Timothy Egan D’Agostino: This is Tim D’Agostino on for Randy Binner. In terms of servicing costs, it came in lower than our estimates. We were just kind of wondering what went through that and why servicing costs were lower in the quarter?

Jeffrey B. Lown: Sure. Essentially, we had some deboarding fees that we had taken on in the prior quarter and we’re able to work out of related to the whole Mr. Cooper acquisition from Flagstar. So that was a component of it. And then as the quarter has gone down, we’ve not added to the portfolio. So the total amount of loan count has continued to drop.

Timothy Egan D’Agostino: Great. And then second quick question. As we look throughout the end of ’25, where should we expect leverage to go from here? Should we expect it to kind of remain flat? Or will it change?

Julian B. Evans: Hi Randy? Actually, it’s Tim, right? Sorry. This is Julian. I would expect — simply just say that I would expect leverage to kind of creep up as we — for the remainder of the year. I would say we’ve been running the portfolio kind of in a conservative pattern, mainly neutral on duration. And we’ve maintained the leverage pretty consistent over the last 3 quarters. I think it’s increased kind of marginally. Obviously, the second quarter going in, we are expecting inflation to rise and volatility to remain at an elevated level. I would say that hasn’t really changed as we’ve entered into the third and the fourth quarter, but there are some changes that have happened. Primarily, the weaker nonfarm payroll number probably brings the Fed into play sooner than we would have expected.

We were expecting somewhere between 1 or 2 eases into the second half of the year. This probably pulls those eases from, let’s say, October and December into September. So if the Fed is going to be accommodative and steepen out the yield curve, that does make mortgages and other spread assets very attractive. It will depend on where inflation is going, obviously. But I would say most likely, leverage should creep a little bit higher as we enter into the fall.

Operator: And your next question comes from Mikhail Goberman from Citizens JMP.

Mikhail Goberman: Regarding this partnership with Real Genius, are there any numbers attached to it? Any sort of projections for accretion and time line on that? And you guys mentioned, I believe, a risk on investment strategy going forward.
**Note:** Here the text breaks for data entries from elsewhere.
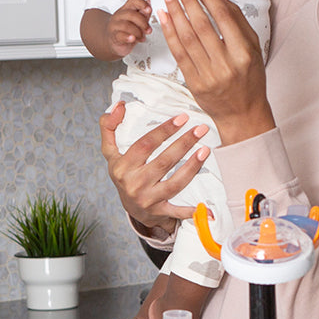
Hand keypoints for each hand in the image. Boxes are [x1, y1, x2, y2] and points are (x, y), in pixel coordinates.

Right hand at [99, 102, 210, 232]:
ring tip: (205, 150)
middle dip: (184, 143)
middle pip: (163, 161)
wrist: (131, 208)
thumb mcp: (110, 153)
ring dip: (192, 167)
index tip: (182, 118)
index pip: (145, 145)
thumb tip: (119, 105)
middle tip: (201, 129)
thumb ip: (109, 127)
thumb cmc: (124, 174)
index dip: (164, 130)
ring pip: (175, 183)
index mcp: (122, 166)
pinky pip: (178, 211)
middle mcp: (134, 184)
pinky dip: (192, 211)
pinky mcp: (159, 212)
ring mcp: (147, 199)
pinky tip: (209, 208)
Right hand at [107, 0, 152, 57]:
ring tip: (142, 37)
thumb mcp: (138, 21)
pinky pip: (120, 35)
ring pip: (126, 25)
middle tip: (148, 30)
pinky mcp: (113, 36)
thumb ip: (144, 14)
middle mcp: (119, 15)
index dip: (142, 4)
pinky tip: (132, 39)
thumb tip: (150, 3)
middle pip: (131, 14)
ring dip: (138, 32)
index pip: (133, 1)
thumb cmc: (127, 30)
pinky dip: (128, 37)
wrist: (115, 40)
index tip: (149, 10)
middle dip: (143, 23)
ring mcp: (115, 25)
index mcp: (126, 9)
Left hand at [156, 0, 274, 143]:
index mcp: (244, 52)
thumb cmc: (250, 77)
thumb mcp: (253, 47)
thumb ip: (236, 19)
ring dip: (175, 13)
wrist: (243, 113)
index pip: (223, 17)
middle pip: (202, 25)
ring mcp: (209, 76)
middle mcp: (226, 64)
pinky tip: (165, 17)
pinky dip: (170, 33)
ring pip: (187, 38)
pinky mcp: (194, 84)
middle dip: (187, 0)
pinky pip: (179, 54)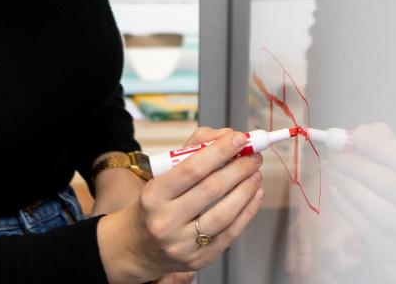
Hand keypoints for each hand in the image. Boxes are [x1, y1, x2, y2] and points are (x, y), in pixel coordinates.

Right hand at [98, 129, 265, 283]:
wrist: (140, 246)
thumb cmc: (157, 202)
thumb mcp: (164, 172)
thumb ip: (195, 148)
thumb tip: (228, 136)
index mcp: (154, 196)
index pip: (192, 169)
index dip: (220, 152)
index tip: (239, 139)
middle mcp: (166, 222)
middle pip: (212, 190)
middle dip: (239, 169)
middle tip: (254, 156)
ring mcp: (183, 244)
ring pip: (225, 214)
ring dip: (247, 190)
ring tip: (256, 174)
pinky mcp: (200, 259)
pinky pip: (231, 233)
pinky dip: (248, 211)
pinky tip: (255, 195)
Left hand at [289, 123, 395, 281]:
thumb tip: (371, 130)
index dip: (381, 147)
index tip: (357, 134)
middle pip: (391, 184)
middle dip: (359, 165)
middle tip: (338, 153)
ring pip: (376, 207)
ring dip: (350, 185)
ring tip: (334, 170)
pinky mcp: (389, 252)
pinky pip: (363, 225)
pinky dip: (346, 205)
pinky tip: (336, 190)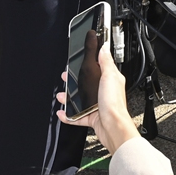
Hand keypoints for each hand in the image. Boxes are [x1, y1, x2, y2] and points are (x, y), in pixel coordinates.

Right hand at [57, 39, 138, 153]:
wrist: (112, 126)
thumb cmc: (113, 103)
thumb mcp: (109, 77)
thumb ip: (105, 62)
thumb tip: (104, 47)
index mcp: (110, 80)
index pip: (100, 67)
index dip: (91, 61)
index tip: (81, 57)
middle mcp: (104, 92)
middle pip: (88, 83)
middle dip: (75, 80)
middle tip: (65, 76)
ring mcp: (97, 105)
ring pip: (81, 99)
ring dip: (69, 97)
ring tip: (62, 94)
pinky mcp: (92, 117)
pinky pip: (77, 116)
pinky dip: (68, 115)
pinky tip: (62, 112)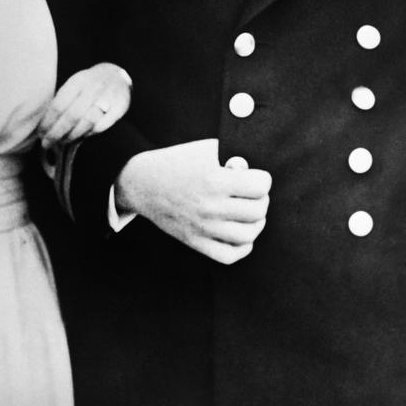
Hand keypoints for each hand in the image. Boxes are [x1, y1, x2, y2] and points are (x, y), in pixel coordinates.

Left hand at [38, 62, 131, 148]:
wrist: (117, 76)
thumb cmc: (88, 85)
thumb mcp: (74, 85)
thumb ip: (62, 101)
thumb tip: (44, 124)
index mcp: (78, 81)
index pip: (59, 104)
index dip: (48, 122)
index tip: (41, 133)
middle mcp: (93, 87)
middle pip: (72, 115)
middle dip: (57, 132)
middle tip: (47, 143)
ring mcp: (108, 97)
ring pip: (87, 121)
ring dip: (72, 135)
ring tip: (62, 141)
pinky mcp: (120, 107)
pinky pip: (102, 125)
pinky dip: (90, 133)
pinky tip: (81, 136)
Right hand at [114, 138, 270, 264]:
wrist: (142, 183)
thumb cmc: (176, 162)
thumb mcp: (204, 151)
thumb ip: (232, 160)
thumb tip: (251, 173)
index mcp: (213, 180)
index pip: (260, 187)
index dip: (262, 179)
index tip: (255, 177)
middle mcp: (210, 207)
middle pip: (258, 210)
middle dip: (261, 199)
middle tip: (253, 193)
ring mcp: (203, 227)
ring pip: (248, 235)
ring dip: (256, 222)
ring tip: (249, 213)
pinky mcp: (195, 242)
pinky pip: (229, 255)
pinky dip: (243, 247)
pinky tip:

If I could maybe pick your brain as to what kind of stuff you could potentially be looking at going forward?

Jeffrey B. Lown: So the Real Genius, there is an expectation for them to be profitable within the first 6 or 7 months. So I would expect within the first year of the investment that we should be receiving dividends off of that investment. And I think it’s just a testament to our ability to sort of be more as a part of the sausage making and to be able to make an investment around things other than just MSRs in the form of either co-issue or bulk. So we’re excited to work with these guys. We think it’s a good solid team. They’re getting back on their feet. We’re giving them time to get everything going, and we expect them to be profitable in the short term. On the other front, what was the other question?

Mikhail Goberman: Just going past Real Genius, you guys mentioned maybe continuing a sort of risk-on investment strategy and looking at other sort of alternative investments.

Jeffrey B. Lown: So right now, no. I think that there’s a desire to look at assets outside of the current investment strategy we have. But to date, we don’t have anything definitive. And if we do, we obviously tell you guys at the right time. But today, we have nothing to report on that.

Mikhail Goberman: If I may squeeze in one more question.

Jeffrey B. Lown: What question would that be?

Mikhail Goberman: There’s so many to ask, but the one that I’m really looking at right now is this one about current book value.

Jeffrey B. Lown: Okay. It’s a new one.

Apeksha Patel: Hi Mikhail, it’s Apeksha. We see our July 31 book value per share at about flat versus June 30, and that obviously is prior to any third quarter dividend accrual as the Board hasn’t met yet to approve it.

Operator: And there are no further questions at this time. I would now like to turn the call back over to Jay Lown for closing remarks. Please go ahead.

Jeffrey B. Lown: Thank you all for joining us on our second quarter earnings call. We look forward to updating you in a few months to give you progress on our third quarter. Have a great day.